Paris. Would the collective culture pass promote the diversity of cultural practices more than the individual pass? This is what seems to emerge from reading a report by the General Inspectorate of Cultural Affairs (IGAC) on the Individual Pass and the studies department (DEPS) of the Ministry of Culture on the collective pass. The figures should be handled with caution given the quality of the data, methodological biases and acquired behavioral habits. However, these initial surveys only confirm what common sense suggests: individually, we buy what we want, whereas in class, it is the teacher who decides.

The IGAC report is unusually harsh on the impact of the Individual Pass on cultural practices. It acknowledges that the usage rate is high – what 18-year-old doesn’t want to take advantage of the €300 they are given? – but that the Pass has not (yet?) encouraged young people, especially those from disadvantaged backgrounds, to discover new practices. They mainly buy books. Moreover, the minister’s press release does not seek to hide this reality. The report recommends better editorializing the application and refining the recommendation algorithms, but will this change much in the attitude of a post-teenager/young adult?

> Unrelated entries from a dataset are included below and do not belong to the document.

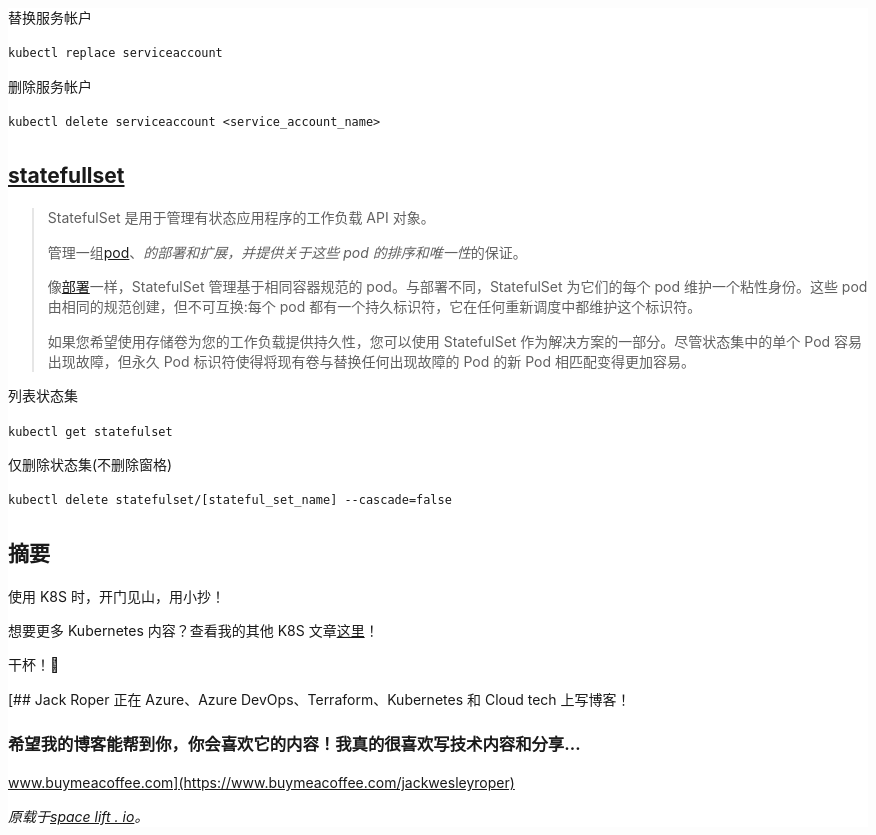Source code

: 替换服务帐户

```
kubectl replace serviceaccount
```

删除服务帐户

```
kubectl delete serviceaccount <service_account_name>
```

## [statefullset](https://kubernetes.io/docs/concepts/workloads/controllers/statefulset/)

> StatefulSet 是用于管理有状态应用程序的工作负载 API 对象。
> 
> 管理一组[pod](https://kubernetes.io/docs/concepts/workloads/pods/)、*的部署和扩展，并提供关于这些 pod 的排序和唯一性*的保证。
> 
> 像[部署](https://kubernetes.io/docs/concepts/workloads/controllers/deployment/)一样，StatefulSet 管理基于相同容器规范的 pod。与部署不同，StatefulSet 为它们的每个 pod 维护一个粘性身份。这些 pod 由相同的规范创建，但不可互换:每个 pod 都有一个持久标识符，它在任何重新调度中都维护这个标识符。
> 
> 如果您希望使用存储卷为您的工作负载提供持久性，您可以使用 StatefulSet 作为解决方案的一部分。尽管状态集中的单个 Pod 容易出现故障，但永久 Pod 标识符使得将现有卷与替换任何出现故障的 Pod 的新 Pod 相匹配变得更加容易。

列表状态集

```
kubectl get statefulset
```

仅删除状态集(不删除窗格)

```
kubectl delete statefulset/[stateful_set_name] --cascade=false
```

## 摘要

使用 K8S 时，开门见山，用小抄！

想要更多 Kubernetes 内容？查看我的其他 K8S 文章[这里](https://jackwesleyroper.medium.com/kubernetes-k8s-related-articles-index-54718769e390)！

干杯！🍻

[](https://www.buymeacoffee.com/jackwesleyroper) [## Jack Roper 正在 Azure、Azure DevOps、Terraform、Kubernetes 和 Cloud tech 上写博客！

### 希望我的博客能帮到你，你会喜欢它的内容！我真的很喜欢写技术内容和分享…

www.buymeacoffee.com](https://www.buymeacoffee.com/jackwesleyroper) 

*原载于*[*space lift . io*](https://spacelift.io/)*。*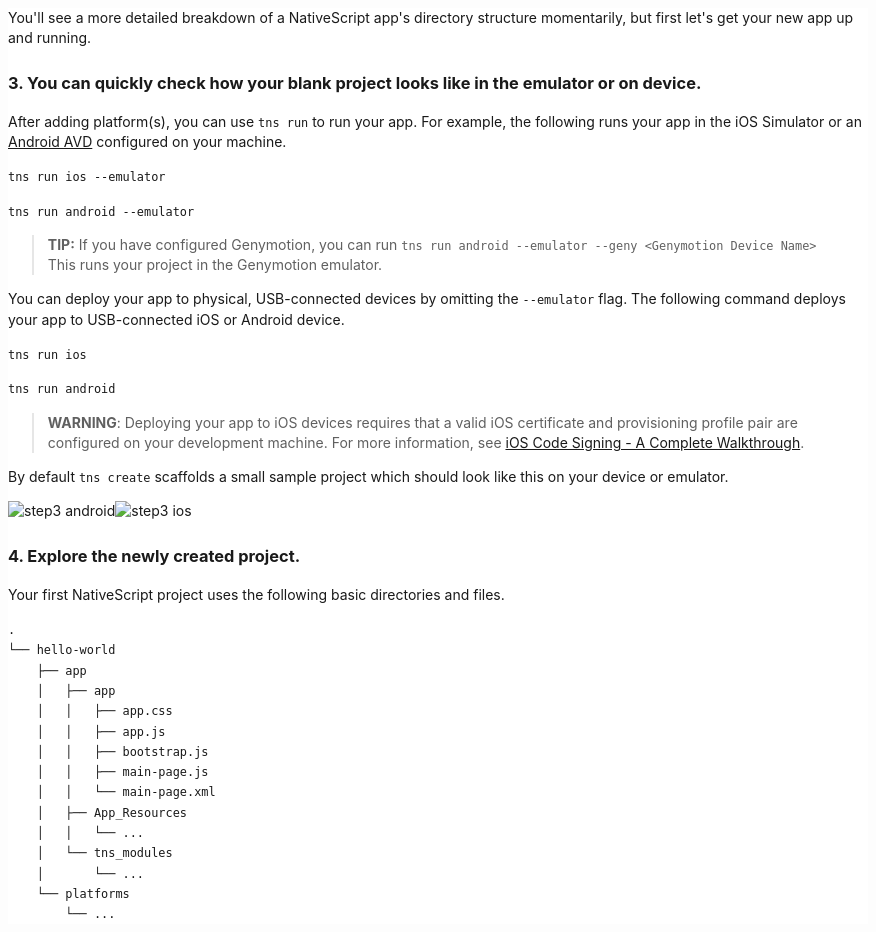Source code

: You'll see a more detailed breakdown of a NativeScript app's directory structure momentarily, but first let's get your new app up and running.

### 3. You can quickly check how your blank project looks like in the emulator or on device.

After adding platform(s), you can use `tns run` to run your app. For example, the following runs your app in the iOS Simulator or an [Android AVD](http://developer.telerik.com/featured/using-android-emulator-hybrid-mobile-apps-telerik-appbuilder/) configured on your machine.

```iOS
tns run ios --emulator
```
```Android
tns run android --emulator
```

> **TIP:** If you have configured Genymotion, you can run `tns run android --emulator --geny <Genymotion Device Name>`<br/>This runs your project in the Genymotion emulator.

You can deploy your app to physical, USB-connected devices by omitting the `--emulator` flag. The following command deploys your app to USB-connected iOS or Android device.

```iOS
tns run ios
```
```Android
tns run android
```

> **WARNING**: Deploying your app to iOS devices requires that a valid iOS certificate and provisioning profile pair are configured on your development machine. For more information, see [iOS Code Signing - A Complete Walkthrough](http://seventhsoulmountain.blogspot.com/2013/09/ios-code-sign-in-complete-walkthrough.html).

By default `tns create` scaffolds a small sample project which should look like this on your device or emulator.

![step3 android](http://docs.nativescript.org/img/getting-started/step3-android.png "step3 android")![step3 ios](http://docs.nativescript.org/img/getting-started/step3-ios.png "step3 ios")

### 4. Explore the newly created project.

Your first NativeScript project uses the following basic directories and files.

```
.
└── hello-world
    ├── app
    │   ├── app
    │   │   ├── app.css
    │   │   ├── app.js
    │   │   ├── bootstrap.js
    │   │   ├── main-page.js
    │   │   └── main-page.xml
    │   ├── App_Resources
    │   │   └── ...
    │   └── tns_modules
    │       └── ...
    └── platforms
        └── ...

```
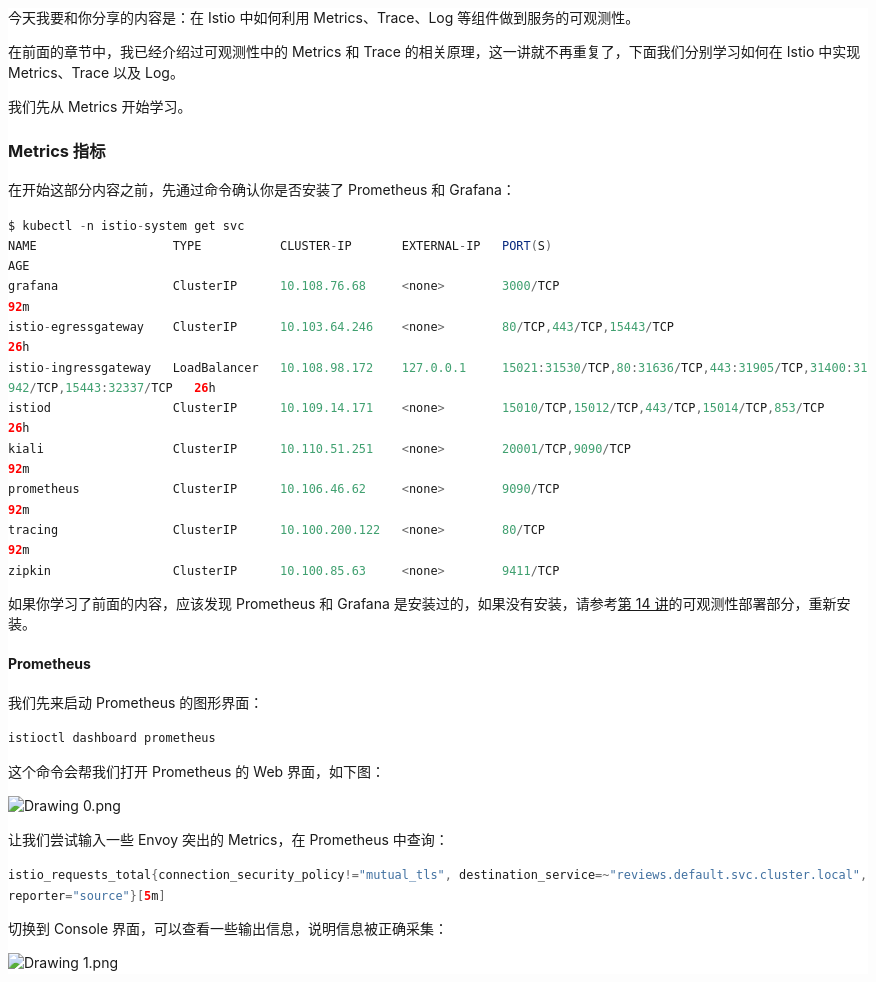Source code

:今天我要和你分享的内容是：在 Istio 中如何利用 Metrics、Trace、Log 等组件做到服务的可观测性。

在前面的章节中，我已经介绍过可观测性中的 Metrics 和 Trace 的相关原理，这一讲就不再重复了，下面我们分别学习如何在 Istio 中实现 Metrics、Trace 以及 Log。

我们先从 Metrics 开始学习。

### Metrics 指标

在开始这部分内容之前，先通过命令确认你是否安装了 Prometheus 和 Grafana：

```java
$ kubectl -n istio-system get svc
NAME                   TYPE           CLUSTER-IP       EXTERNAL-IP   PORT(S)                                                                      AGE
grafana                ClusterIP      10.108.76.68     <none>        3000/TCP                                                                     92m
istio-egressgateway    ClusterIP      10.103.64.246    <none>        80/TCP,443/TCP,15443/TCP                                                     26h
istio-ingressgateway   LoadBalancer   10.108.98.172    127.0.0.1     15021:31530/TCP,80:31636/TCP,443:31905/TCP,31400:31942/TCP,15443:32337/TCP   26h
istiod                 ClusterIP      10.109.14.171    <none>        15010/TCP,15012/TCP,443/TCP,15014/TCP,853/TCP                                26h
kiali                  ClusterIP      10.110.51.251    <none>        20001/TCP,9090/TCP                                                           92m
prometheus             ClusterIP      10.106.46.62     <none>        9090/TCP                                                                     92m
tracing                ClusterIP      10.100.200.122   <none>        80/TCP                                                                       92m
zipkin                 ClusterIP      10.100.85.63     <none>        9411/TCP
```

如果你学习了前面的内容，应该发现 Prometheus 和 Grafana 是安装过的，如果没有安装，请参考[第 14 讲](https://kaiwu.lagou.com/course/courseInfo.htm?courseId=586#/detail/pc?id=6007)的可观测性部署部分，重新安装。

#### Prometheus

我们先来启动 Prometheus 的图形界面：

```java
istioctl dashboard prometheus
```

这个命令会帮我们打开 Prometheus 的 Web 界面，如下图：

<Image alt="Drawing 0.png" src="https://s0.lgstatic.com/i/image6/M00/04/60/Cgp9HWAqZwKAPyyAAADahxFTMcc105.png"/>

让我们尝试输入一些 Envoy 突出的 Metrics，在 Prometheus 中查询：

```java
istio_requests_total{connection_security_policy!="mutual_tls", destination_service=~"reviews.default.svc.cluster.local", reporter="source"}[5m]
```

切换到 Console 界面，可以查看一些输出信息，说明信息被正确采集：

<Image alt="Drawing 1.png" src="https://s0.lgstatic.com/i/image6/M00/04/5D/CioPOWAqZwmAY7uvAALvIiKXC5U020.png"/>
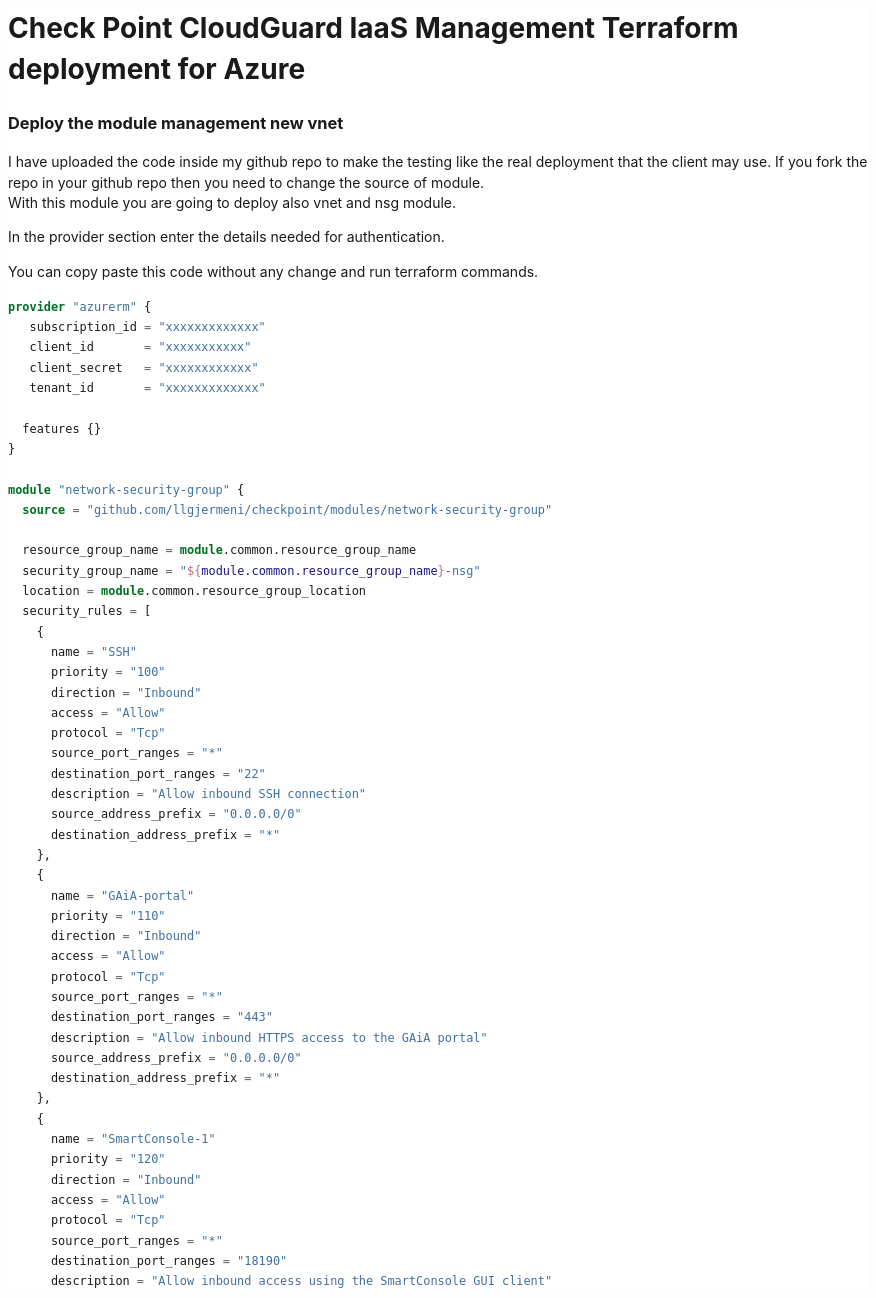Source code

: # Check Point CloudGuard IaaS Management Terraform deployment for Azure

### Deploy the module management new vnet

I have uploaded the code inside my github repo to make the testing like the real deployment that the client may use. If you fork the repo in your github repo then you need to change the source of module.  
With this module you are going to deploy also vnet and nsg module.

In the provider section enter the details needed for authentication. 

You can copy paste this code without any change and run terraform commands.

```Terraform 
provider "azurerm" {
   subscription_id = "xxxxxxxxxxxxx"
   client_id       = "xxxxxxxxxxx"
   client_secret   = "xxxxxxxxxxxx"
   tenant_id       = "xxxxxxxxxxxxx"

  features {}
}

module "network-security-group" {
  source = "github.com/llgjermeni/checkpoint/modules/network-security-group"
   
  resource_group_name = module.common.resource_group_name
  security_group_name = "${module.common.resource_group_name}-nsg"
  location = module.common.resource_group_location
  security_rules = [
    {
      name = "SSH"
      priority = "100"
      direction = "Inbound"
      access = "Allow"
      protocol = "Tcp"
      source_port_ranges = "*"
      destination_port_ranges = "22"
      description = "Allow inbound SSH connection"
      source_address_prefix = "0.0.0.0/0"
      destination_address_prefix = "*"
    },
    {
      name = "GAiA-portal"
      priority = "110"
      direction = "Inbound"
      access = "Allow"
      protocol = "Tcp"
      source_port_ranges = "*"
      destination_port_ranges = "443"
      description = "Allow inbound HTTPS access to the GAiA portal"
      source_address_prefix = "0.0.0.0/0"
      destination_address_prefix = "*"
    },
    {
      name = "SmartConsole-1"
      priority = "120"
      direction = "Inbound"
      access = "Allow"
      protocol = "Tcp"
      source_port_ranges = "*"
      destination_port_ranges = "18190"
      description = "Allow inbound access using the SmartConsole GUI client"
```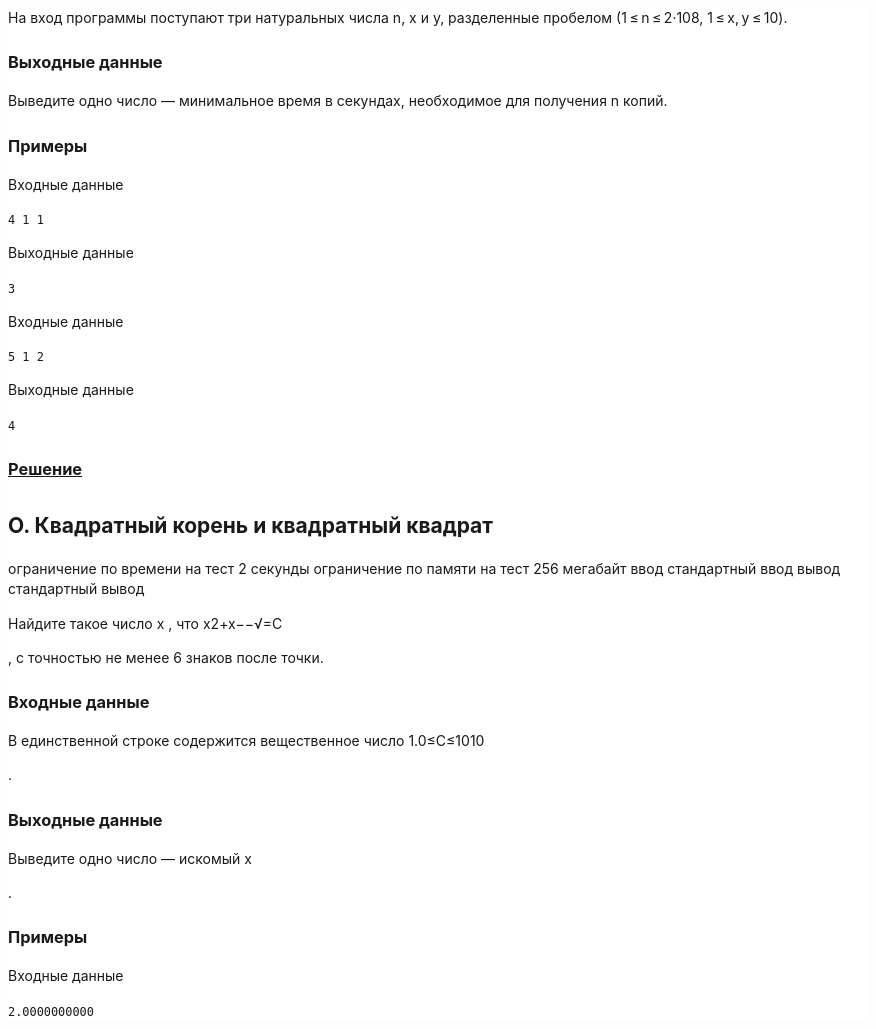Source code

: На вход программы поступают три натуральных числа n, x и y, разделенные пробелом (1 ≤ n ≤ 2·108, 1 ≤ x, y ≤ 10).
### Выходные данные

Выведите одно число — минимальное время в секундах, необходимое для получения n копий.
### Примеры
Входные данные
```
4 1 1
```

Выходные данные
```
3
```

Входные данные
```
5 1 2
```

Выходные данные
```
4
```

### [Решение](N.cpp)

## O. Квадратный корень и квадратный квадрат
ограничение по времени на тест
2 секунды
ограничение по памяти на тест
256 мегабайт
ввод
стандартный ввод
вывод
стандартный вывод

Найдите такое число x
, что x2+x−−√=C

, с точностью не менее 6 знаков после точки.
### Входные данные

В единственной строке содержится вещественное число 1.0≤C≤1010

.
### Выходные данные

Выведите одно число — искомый x

.
### Примеры
Входные данные
```
2.0000000000
```
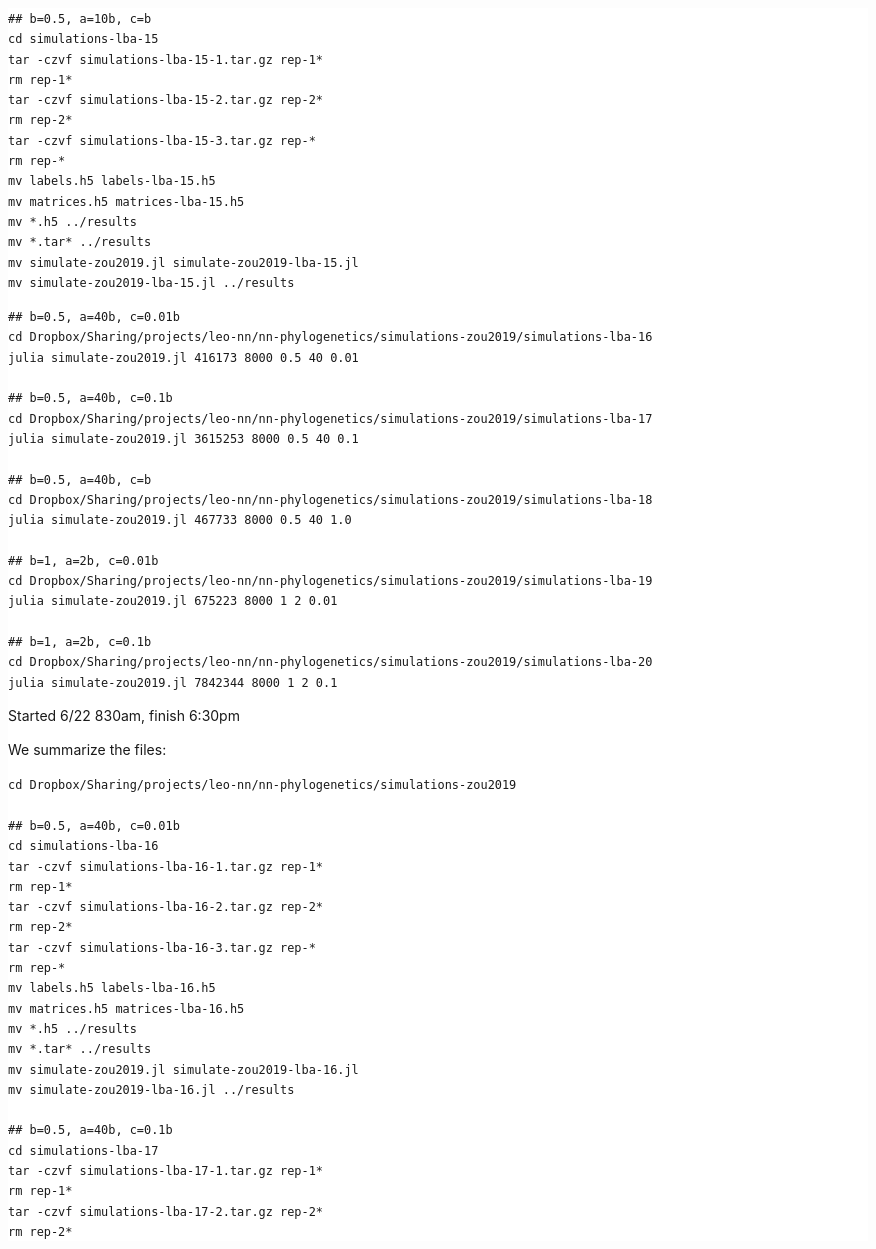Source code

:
 ```shell
## b=0.5, a=10b, c=b
cd simulations-lba-15
tar -czvf simulations-lba-15-1.tar.gz rep-1*
rm rep-1*
tar -czvf simulations-lba-15-2.tar.gz rep-2*
rm rep-2*
tar -czvf simulations-lba-15-3.tar.gz rep-*
rm rep-*
mv labels.h5 labels-lba-15.h5
mv matrices.h5 matrices-lba-15.h5
mv *.h5 ../results
mv *.tar* ../results
mv simulate-zou2019.jl simulate-zou2019-lba-15.jl
mv simulate-zou2019-lba-15.jl ../results
```

```shell
## b=0.5, a=40b, c=0.01b
cd Dropbox/Sharing/projects/leo-nn/nn-phylogenetics/simulations-zou2019/simulations-lba-16
julia simulate-zou2019.jl 416173 8000 0.5 40 0.01

## b=0.5, a=40b, c=0.1b
cd Dropbox/Sharing/projects/leo-nn/nn-phylogenetics/simulations-zou2019/simulations-lba-17
julia simulate-zou2019.jl 3615253 8000 0.5 40 0.1

## b=0.5, a=40b, c=b
cd Dropbox/Sharing/projects/leo-nn/nn-phylogenetics/simulations-zou2019/simulations-lba-18
julia simulate-zou2019.jl 467733 8000 0.5 40 1.0

## b=1, a=2b, c=0.01b
cd Dropbox/Sharing/projects/leo-nn/nn-phylogenetics/simulations-zou2019/simulations-lba-19
julia simulate-zou2019.jl 675223 8000 1 2 0.01

## b=1, a=2b, c=0.1b
cd Dropbox/Sharing/projects/leo-nn/nn-phylogenetics/simulations-zou2019/simulations-lba-20
julia simulate-zou2019.jl 7842344 8000 1 2 0.1
```
Started 6/22 830am, finish 6:30pm

We summarize the files:
```shell
cd Dropbox/Sharing/projects/leo-nn/nn-phylogenetics/simulations-zou2019

## b=0.5, a=40b, c=0.01b
cd simulations-lba-16
tar -czvf simulations-lba-16-1.tar.gz rep-1*
rm rep-1*
tar -czvf simulations-lba-16-2.tar.gz rep-2*
rm rep-2*
tar -czvf simulations-lba-16-3.tar.gz rep-*
rm rep-*
mv labels.h5 labels-lba-16.h5
mv matrices.h5 matrices-lba-16.h5
mv *.h5 ../results
mv *.tar* ../results
mv simulate-zou2019.jl simulate-zou2019-lba-16.jl
mv simulate-zou2019-lba-16.jl ../results

## b=0.5, a=40b, c=0.1b
cd simulations-lba-17
tar -czvf simulations-lba-17-1.tar.gz rep-1*
rm rep-1*
tar -czvf simulations-lba-17-2.tar.gz rep-2*
rm rep-2*
```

Colleges and high schools have adopted the collective pass

At the same time, the collective part of the Pass is starting to take hold. During the 2022-2023 school year, the first full year, 81% of middle schools and 89% of high schools organized at least one artistic and cultural education action using the allocated amount. Remember that each class from 4th to 12th grade has a budget per student (€25 for 4th and 3rd grade, €30 for 10th grade and €20 for 11th and 12th grade) to use collectively. This therefore makes roughly an envelope of €600 to €900 to spend on one or more actions. 60,000 actions were carried out during this year.

The report does not indicate how many students and how many classes have benefited from this system, but if we assume that a class is made up of 30 students and that each action coincides with a class, 1.8 million students have benefited from it out of a total of 3.9. Not bad. The rates of use of the Collective Pass do not show huge differences depending on the size, location and area of ​​the establishment. It should be noted that the public sector, large establishments and Parisians are the most interested. The only significant difference from the average concerns Corsica: only 32% of middle schools have benefited from it. Oddly enough, young Corsicans are also not very interested since only 39% of 18-year-olds in Haute-Corse have benefited from their Individual Pass compared to an average rate of 73%.

The figures from the Adage application do not yet provide relevant statistics on the type of activity “purchased” with the Collective Pass. However, the DEPS report shows that a large majority of these activities consist of outings to the theater and the cinema, which are more demanding practices than buying a manga. This is not surprising; for decades, middle and high schools have become accustomed to these outings. And we can trust teachers to increasingly take advantage of the Collective Pass envelope to take their students to discover other horizons.

The DEPS report also provides some figures on the amounts spent. They roughly correspond to the envelope allocated to each class, even if the report clearly states that the figures cannot be compared. The average budget spent per student is €13 in middle schools and €15 in high schools, compared to the €300 for the Individual Pass.

If any government were looking to make savings on Culture, it could easily eliminate the Individual Pass (€240 million) and reallocate part of the budget to the Collective Pass (€50 million). The Court of Auditors is due to submit its own report on the Pass soon. It should confirm the diagnosis on the Individual Pass.